The main problem is that functions like QS_endRec_() run inside a critical section, which means that they should be short and deterministic.

Yes, I understand that. I did make a note of that fact in the original comment: "the additional non-deterministic timing of that loop is innocuous in a debugging facility (behind Q_SPY flag).". If you require run-time determinism even under the "SPY" build mode, then obviously, this is not appropriate.

These "global" and "local" filters allow you precisely to decide what is valuable and what is not.

I could not figure out a way to specifically filter out all QS output related in any way to one particular event (which fires at 1kHz, and is the main culprit for the inability to keep up). Any help on that would be appreciated.

Here is a significantly more efficient version of your fix

Thanks. There is an off-by-one bug in that code. In case others find this thread and want to patch this in, this is the fixed version:

void QS_endRec_(void) {
    . . .
    // overrun over the old data?
    if (QS_priv_.used > end) {
        QS_priv_.used = end;   // the whole buffer is used
        for (;;) {
            uint8_t discarded_b = buf[head];
            ++head;
            if (head == end) {
                head = 0U;
            }
            --QS_priv_.used;
            if (discarded_b == QS_FRAME) {
                break;
            }
        }
        QS_priv_.tail = head;  // shift the tail to start of oldest record
    }
}

[quantum-leaps]

Hi Sven,
It seems to me that the real issue is filtering out this high-bandwidth QS trace record. If this is your own application-specific trace record with the record-ID, say, MY_RECORD, you can apply the QS global filter: QS_GLB_FILTER(-MY_RECORD) (please note the minus sign). If this is a pre-defined trace record, say, QS_QF_TICK, you filter it out: QS_GLB_FILTER(-QS_QF_TICK) (again, please note the minus sign). This is actually demonstrated in the DPP example.

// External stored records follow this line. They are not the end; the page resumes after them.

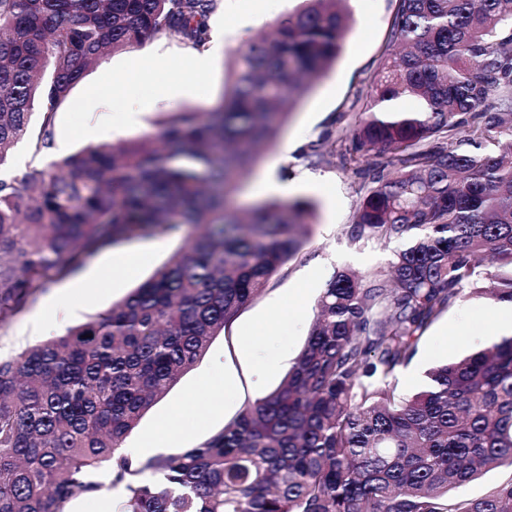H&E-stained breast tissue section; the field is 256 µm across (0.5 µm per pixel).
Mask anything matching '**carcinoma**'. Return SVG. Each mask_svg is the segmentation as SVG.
<instances>
[{
	"mask_svg": "<svg viewBox=\"0 0 512 512\" xmlns=\"http://www.w3.org/2000/svg\"><path fill=\"white\" fill-rule=\"evenodd\" d=\"M340 2L302 0L238 47L218 109L44 166L90 66L160 34L206 50L221 0H0V167L24 139L32 153L0 178V321L106 245L193 228L112 308L0 360V512H64L99 495L104 462L117 512H512V481L453 494L512 470V336L431 369L414 394L393 382L457 301L512 303V0H396L343 158L364 183L351 244L405 248L386 273H336L287 376L224 429L168 455L117 454L301 249L314 200L242 218L233 193L341 55ZM406 98L418 108H393ZM299 155L324 160L319 143ZM511 478L512 472L510 470L496 469L488 472L480 479L461 487L455 492V494L467 497H476L481 495L487 487L498 483L508 482Z\"/></svg>",
	"mask_w": 512,
	"mask_h": 512,
	"instance_id": "carcinoma-1",
	"label": "carcinoma"
}]
</instances>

But maybe your situation is a bit more subtle than that. Please provide more details if this crude solution does not address your situation.

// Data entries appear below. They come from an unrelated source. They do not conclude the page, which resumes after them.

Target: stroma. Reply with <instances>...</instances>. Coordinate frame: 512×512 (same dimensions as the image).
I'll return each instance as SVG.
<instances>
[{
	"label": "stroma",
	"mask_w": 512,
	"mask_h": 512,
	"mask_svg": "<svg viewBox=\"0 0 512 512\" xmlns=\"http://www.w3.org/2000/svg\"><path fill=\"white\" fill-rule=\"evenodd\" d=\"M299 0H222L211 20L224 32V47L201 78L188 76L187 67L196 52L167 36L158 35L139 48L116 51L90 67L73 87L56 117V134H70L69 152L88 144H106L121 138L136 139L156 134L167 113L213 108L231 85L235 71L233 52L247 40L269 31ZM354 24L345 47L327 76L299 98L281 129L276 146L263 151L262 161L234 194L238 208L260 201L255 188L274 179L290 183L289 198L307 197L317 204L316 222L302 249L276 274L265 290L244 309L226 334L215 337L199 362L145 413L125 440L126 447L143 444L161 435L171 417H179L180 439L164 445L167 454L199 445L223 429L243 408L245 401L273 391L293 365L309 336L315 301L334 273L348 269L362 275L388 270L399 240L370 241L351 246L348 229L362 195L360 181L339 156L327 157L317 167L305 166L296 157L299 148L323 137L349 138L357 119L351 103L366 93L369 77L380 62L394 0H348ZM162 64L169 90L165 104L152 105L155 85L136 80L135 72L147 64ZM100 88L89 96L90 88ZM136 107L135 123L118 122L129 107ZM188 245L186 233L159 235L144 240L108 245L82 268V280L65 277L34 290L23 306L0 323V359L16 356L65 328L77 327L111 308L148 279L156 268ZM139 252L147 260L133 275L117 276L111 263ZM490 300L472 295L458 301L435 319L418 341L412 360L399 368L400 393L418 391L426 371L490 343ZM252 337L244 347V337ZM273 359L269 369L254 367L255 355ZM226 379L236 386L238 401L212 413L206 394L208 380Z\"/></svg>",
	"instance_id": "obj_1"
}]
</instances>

Finally, regarding the proposed "fix" to the QS_endRec_() function, how about this version:

void QS_endRec_(void) {
    . . .
    // overrun over the old data?
    if (QS_priv_.used > end) {
        QS_priv_.used = end;   // the whole buffer is used
        do {
            b = buf[head];
            ++head;
            if (head == end) {
                head = 0U;
            }
            --QS_priv_.used;
        } while (b != QS_FRAME)
        QS_priv_.tail = head;  // shift the tail to the old data
    }
}

--MMS

[mikael-s-persson]

But maybe your situation is a bit more subtle than that. Please provide more details if this crude solution does not address your situation.

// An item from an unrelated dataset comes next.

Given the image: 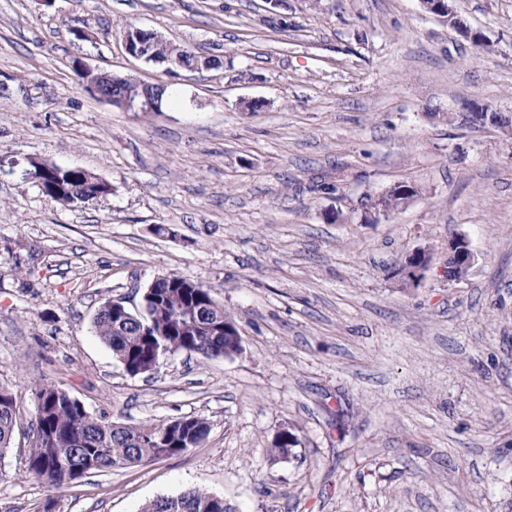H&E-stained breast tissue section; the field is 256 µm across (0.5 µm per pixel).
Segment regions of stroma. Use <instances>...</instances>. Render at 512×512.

In a DMA interrupt (from ADC sampling at 1kHz), I post an event like this:

        ADCRXEvt *adc_ce = Q_NEW(ADCRXEvt, ADC_RX_READY_SIG);
        ...
        QACTIVE_POST(AO_SensorAggregator, &adc_ce->super, &l_dmaISR);

And essentially, what I need is something like QS_LOC_FILTER(-ADC_RX_READY_SIG) that would remove any traces directly resulting from that signal/event.

[quantum-leaps]

...what I need is something like QS_LOC_FILTER(-ADC_RX_READY_SIG)

Unfortunately, filtering by event signal is not possible because the signal space is too vast (it could be 32 bits).

You could filter out everything related to your AO_SensorAggregator AO. You can do this by: QS_LOC_FILTER(-AO_SensorAggregator->prio).

In case you also trace the Q_NEW() allocations, you'd need to suppress them as well. If your ADCRXEvt is allocated from a dedicated pool (i.e., the pool serves only these events), you could suppress the pre-defined record QS_QF_NEW only for that event pool by: QS_LOC_FILTER(-(QS_EP_ID + <pool-id>)).

Finally, a quick question: does the DMA need to post so frequently? I mean, DMA can collect ADC data into a buffer (event) and interrupt only when the buffer is full.

--MMS

[mikael-s-persson]

Yeah, that's pretty much the conclusion I had reached as far as filtering. And yes, we are going to improve our DMA collection to something more reasonably tuned for our needs.